If people want to climb a high mountain, they start from somewhere and take first the way to base camp. There you will spend a night or a few days, perhaps in order to acclimatize themselves to the altitude, send your luggage and plan to exchange route itself with others who are planning the same or a different Tour. And then one day the tour starts to dawn on the summit - in the hope to have made it and arrived to be on a breathtaking view with the feeling. Climbers climb then again to the base camp, so the analogy ends here.
My Forum is a kind of base camp. People come from somewhere and therefore look around. Sort exchange their thoughts, have climbed out, that the mountain already, with which to prepare for their climb. Man prepares for an arduous journey also considering contingencies, packaged together in a figurative sense, his belongings - and raises more or less covetous eyes gene summit yet almost tangible level.
have this base camp, I set myself now for three years. I have come many to see and some I have some time in this base camp, I changed again and again - even about it, why had not the time for the summit and the fact that here the view it is quite nice - so somewhere in half height.
I remember one that was already years before I arrived at base camp and a Ascent to the summit never took into consideration. Eventually he left the forum and I've lost contact (he should be fine but I've heard). In other permanent campers in this camp I adopted and hot new welcome and congratulate those who break the night on their way to the summit. I get their feedback on the steep and sometimes rocky road, do courage and read from a distance of prospects that are opening up "up there".

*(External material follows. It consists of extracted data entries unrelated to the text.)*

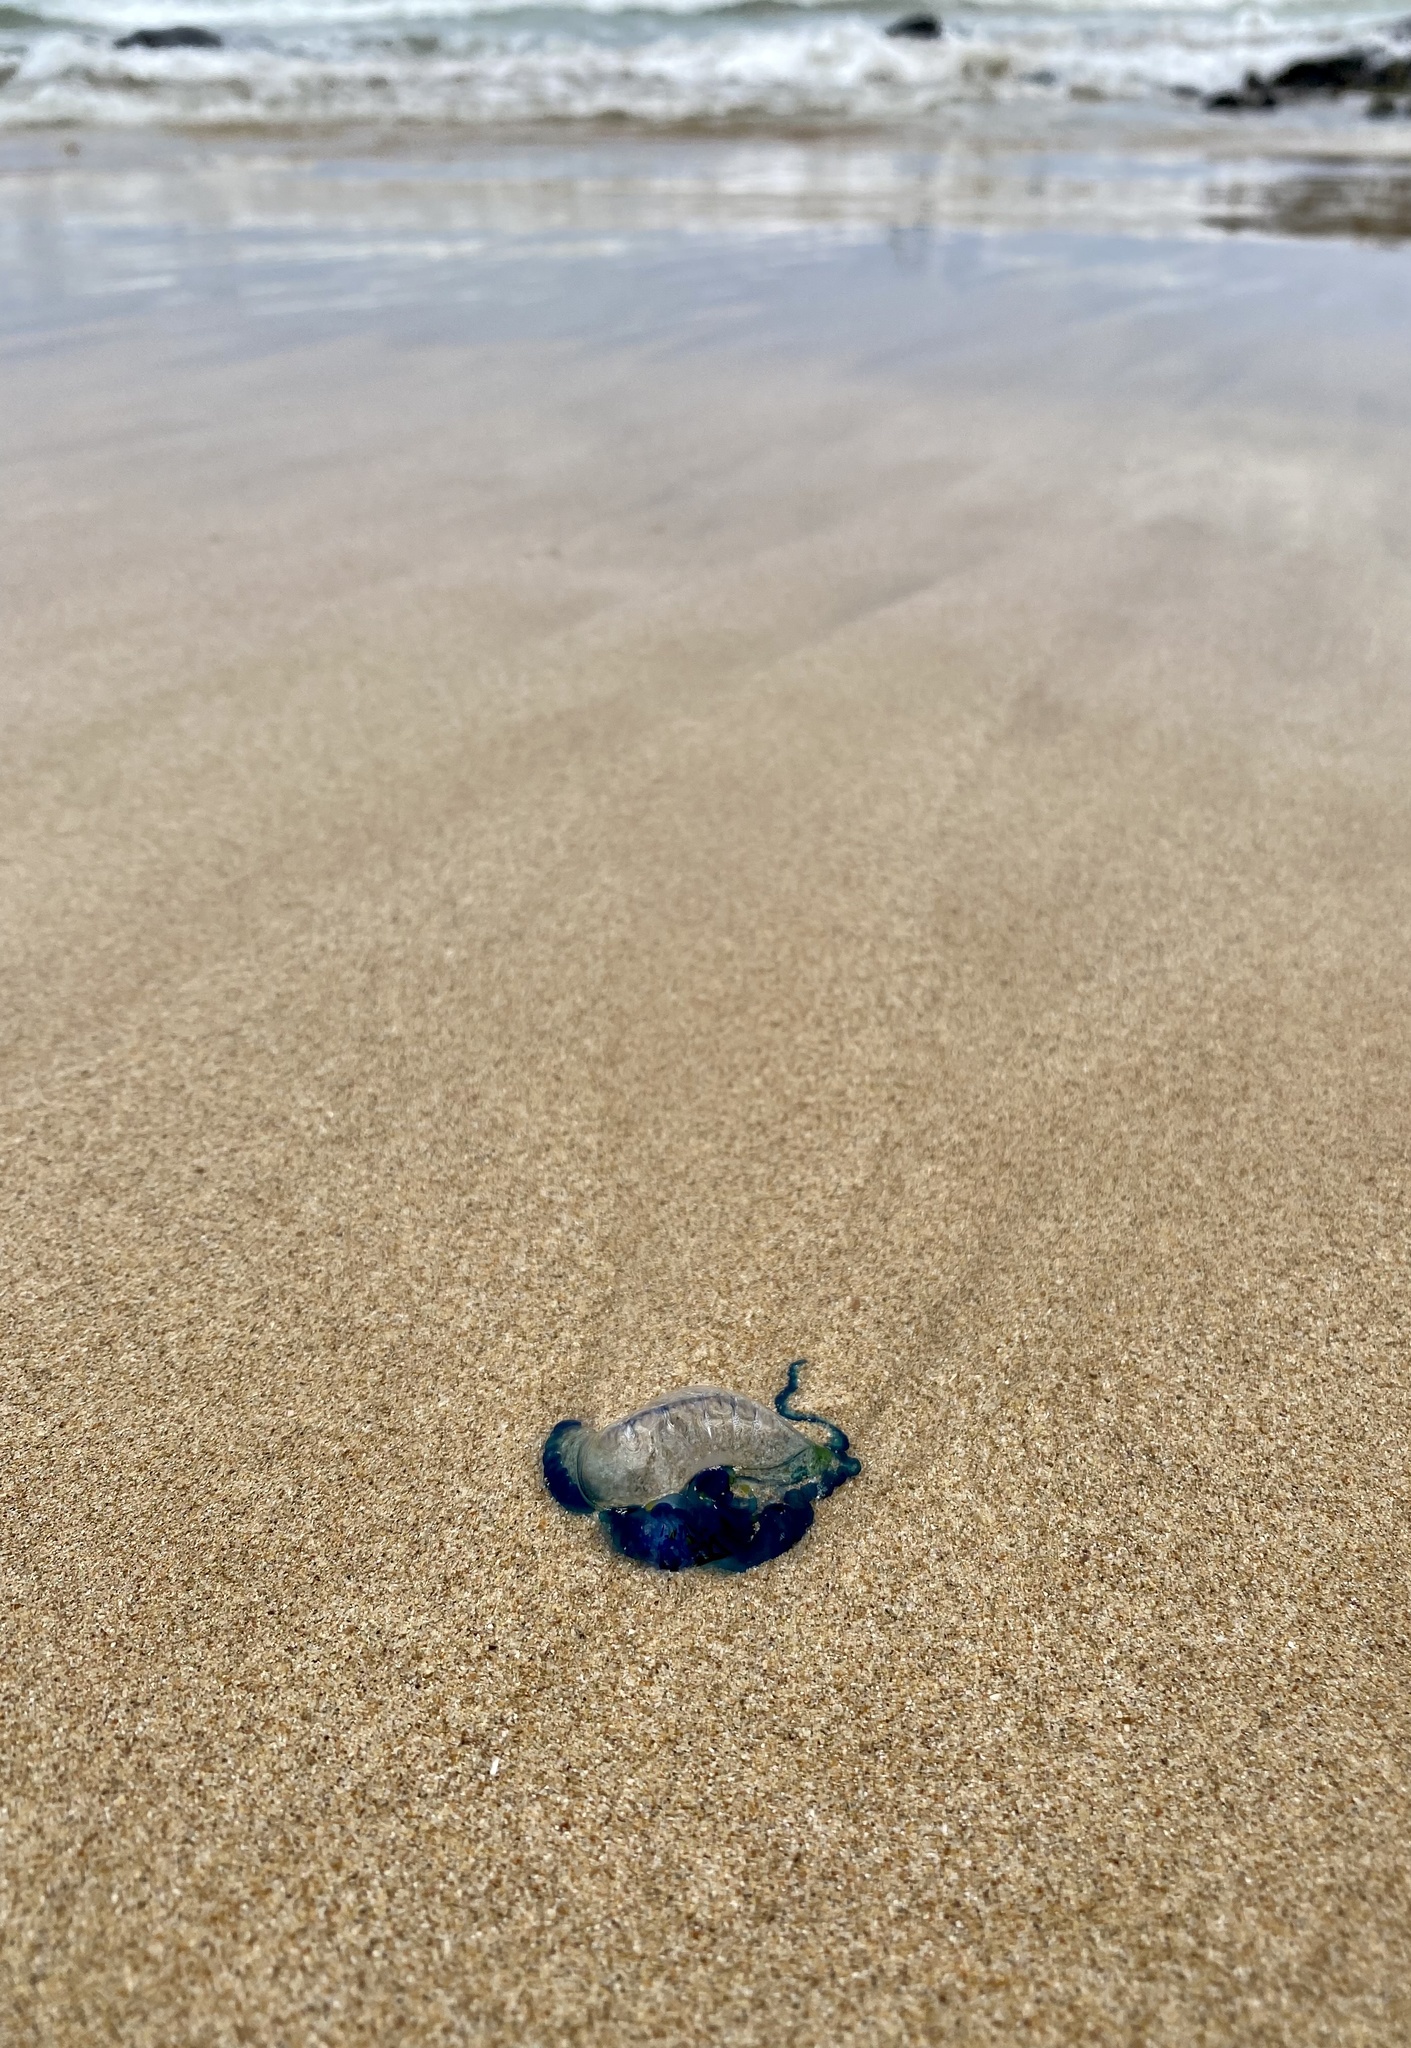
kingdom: Animalia
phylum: Cnidaria
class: Hydrozoa
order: Siphonophorae
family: Physaliidae
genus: Physalia
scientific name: Physalia physalis
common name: Portuguese man-of-war
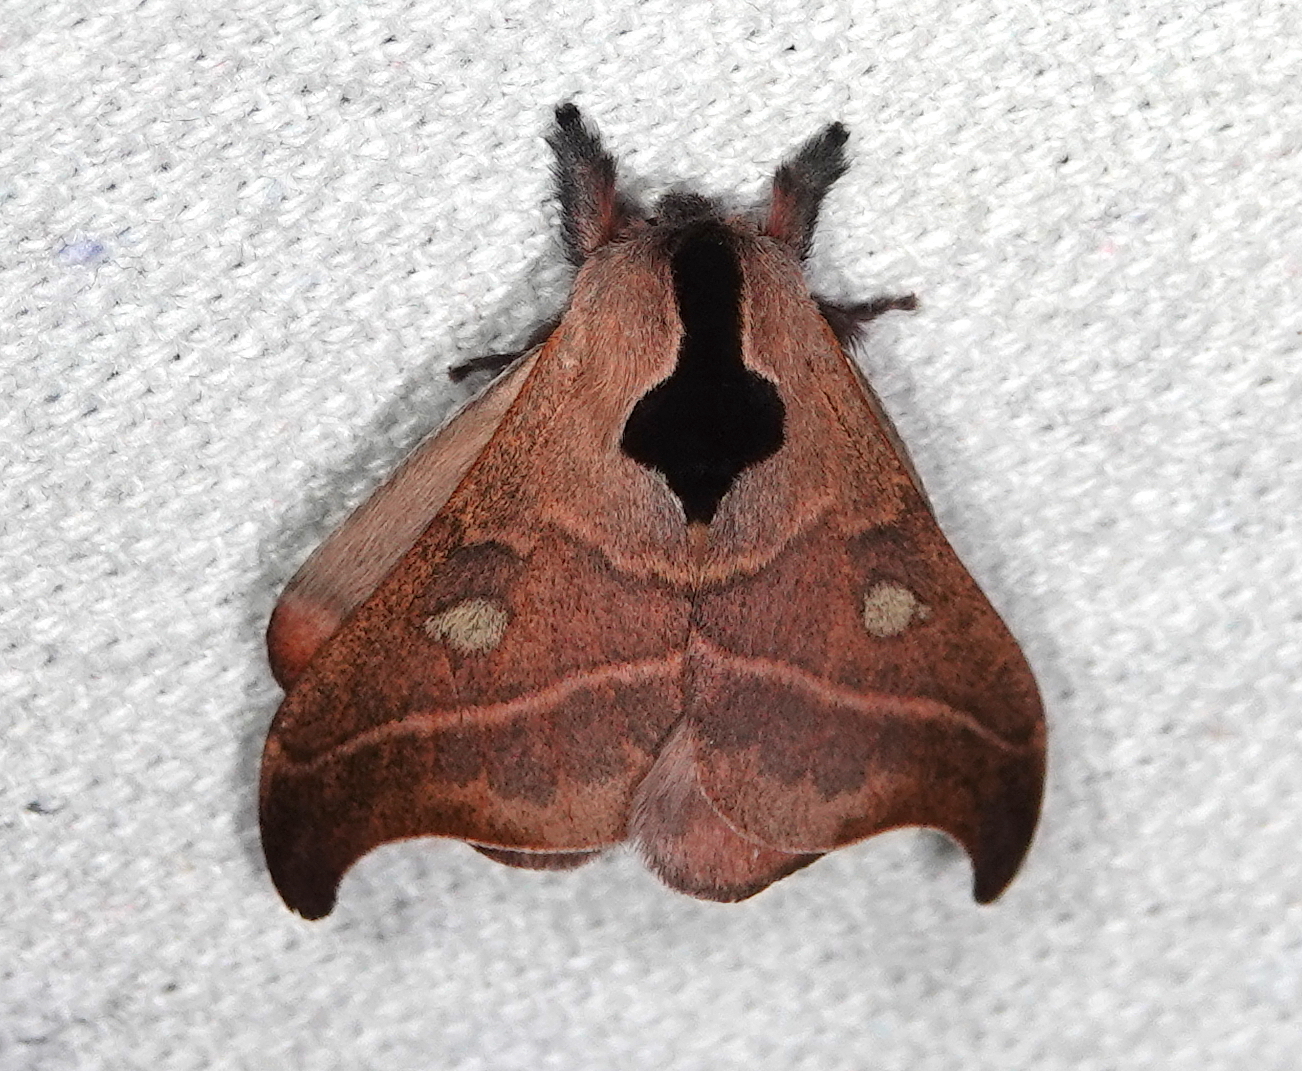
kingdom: Animalia
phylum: Arthropoda
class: Insecta
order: Lepidoptera
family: Saturniidae
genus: Hylesia
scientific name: Hylesia nanus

I have established myself, somewhere in nowhere. A base camp is really not a place for permanent residence - and now someone has again started his tour gene summit, someone with whom I was always in loose contact again - another one of Basislagerzögerling I - and I feel forsaken me, it gives me a stab in the heart. I wish him all the best, that his path will continue along the more constant and deliberate, as I have seen his stay in between.
My tent is no house, no permanent residence, no matter how often I want to tell myself. It is a base camp - not in the valley and not on the mountain, only when you look down you might think the summit had been reached.
I'll wave to which it dares you and me is sad, lost his heart - to myself With the leaden weights of the doubt on his feet I do not follow you. I'll stay a while here, in the temporary, and hope that someday my Daybreak comes when I can break even.
My Forum is a kind of base camp. People come from somewhere and therefore look around. Sort exchange their thoughts, have climbed out, that the mountain already, with which to prepare for their climb. Man prepares for an arduous journey also considering contingencies, packaged together in a figurative sense, his belongings - and raises more or less covetous eyes gene summit yet almost tangible level.
have this base camp, I set myself now for three years. I have come many to see and some I have some time in this base camp, I changed again and again - even about it, why had not the time for the summit and the fact that here the view it is quite nice - so somewhere in half height.
I remember one that was already years before I arrived at base camp and a Ascent to the summit never took into consideration. Eventually he left the forum and I've lost contact (he should be fine but I've heard). In other permanent campers in this camp I adopted and hot new welcome and congratulate those who break the night on their way to the summit. I get their feedback on the steep and sometimes rocky road, do courage and read from a distance of prospects that are opening up "up there".
I have established myself, somewhere in nowhere. A base camp is really not a place for permanent residence - and now someone has again started his tour gene summit, someone with whom I was always in loose contact again - another one of Basislagerzögerling I - and I feel forsaken me, it gives me a stab in the heart. I wish him all the best, that his path will continue along the more constant and deliberate, as I have seen his stay in between.
My tent is no house, no permanent residence, no matter how often I want to tell myself. It is a base camp - not in the valley and not on the mountain, only when you look down you might think the summit had been reached.
I'll wave to which it dares you and me is sad, lost his heart - to myself With the leaden weights of the doubt on his feet I do not follow you. I'll stay a while here, in the temporary, and hope that someday my Daybreak comes when I can break even.